[[ Exercise material, beginning ]]

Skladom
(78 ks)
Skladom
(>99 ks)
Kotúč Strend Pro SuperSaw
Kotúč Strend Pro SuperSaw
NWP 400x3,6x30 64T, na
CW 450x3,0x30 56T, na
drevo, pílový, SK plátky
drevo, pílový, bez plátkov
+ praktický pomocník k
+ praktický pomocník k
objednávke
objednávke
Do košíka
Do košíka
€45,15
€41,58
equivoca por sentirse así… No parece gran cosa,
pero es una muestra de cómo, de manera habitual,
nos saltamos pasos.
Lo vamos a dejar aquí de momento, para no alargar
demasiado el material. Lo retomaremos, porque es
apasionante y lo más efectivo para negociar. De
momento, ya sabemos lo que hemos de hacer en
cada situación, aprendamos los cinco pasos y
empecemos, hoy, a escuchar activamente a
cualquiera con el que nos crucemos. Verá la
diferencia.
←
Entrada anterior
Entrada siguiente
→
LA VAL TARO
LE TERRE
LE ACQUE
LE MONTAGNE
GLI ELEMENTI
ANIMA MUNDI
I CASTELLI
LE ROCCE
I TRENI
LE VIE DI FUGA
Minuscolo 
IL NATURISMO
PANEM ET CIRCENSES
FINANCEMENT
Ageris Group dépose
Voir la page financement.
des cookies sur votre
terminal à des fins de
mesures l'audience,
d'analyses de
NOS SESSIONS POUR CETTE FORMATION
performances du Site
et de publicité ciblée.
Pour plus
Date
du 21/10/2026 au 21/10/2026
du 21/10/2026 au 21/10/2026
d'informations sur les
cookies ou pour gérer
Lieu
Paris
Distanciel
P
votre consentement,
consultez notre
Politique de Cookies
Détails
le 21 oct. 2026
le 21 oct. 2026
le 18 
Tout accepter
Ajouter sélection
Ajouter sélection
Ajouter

[[ Exercise material, end ]]
[[ Exercise material, beginning ]]

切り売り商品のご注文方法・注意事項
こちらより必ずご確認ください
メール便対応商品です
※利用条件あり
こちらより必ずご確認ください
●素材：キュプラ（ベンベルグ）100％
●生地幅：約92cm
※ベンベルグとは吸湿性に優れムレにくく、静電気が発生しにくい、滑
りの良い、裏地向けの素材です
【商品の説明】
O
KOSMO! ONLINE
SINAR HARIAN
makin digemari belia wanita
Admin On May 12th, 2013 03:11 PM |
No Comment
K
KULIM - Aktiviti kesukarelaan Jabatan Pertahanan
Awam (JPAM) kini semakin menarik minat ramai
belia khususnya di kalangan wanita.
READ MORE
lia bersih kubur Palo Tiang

[[ Exercise material, end ]]

## Action item
Find the word "pílový" in the entries, and copy every line it shows up in.

## Output for this exercise
drevo, pílový, SK plátky
drevo, pílový, bez plátkov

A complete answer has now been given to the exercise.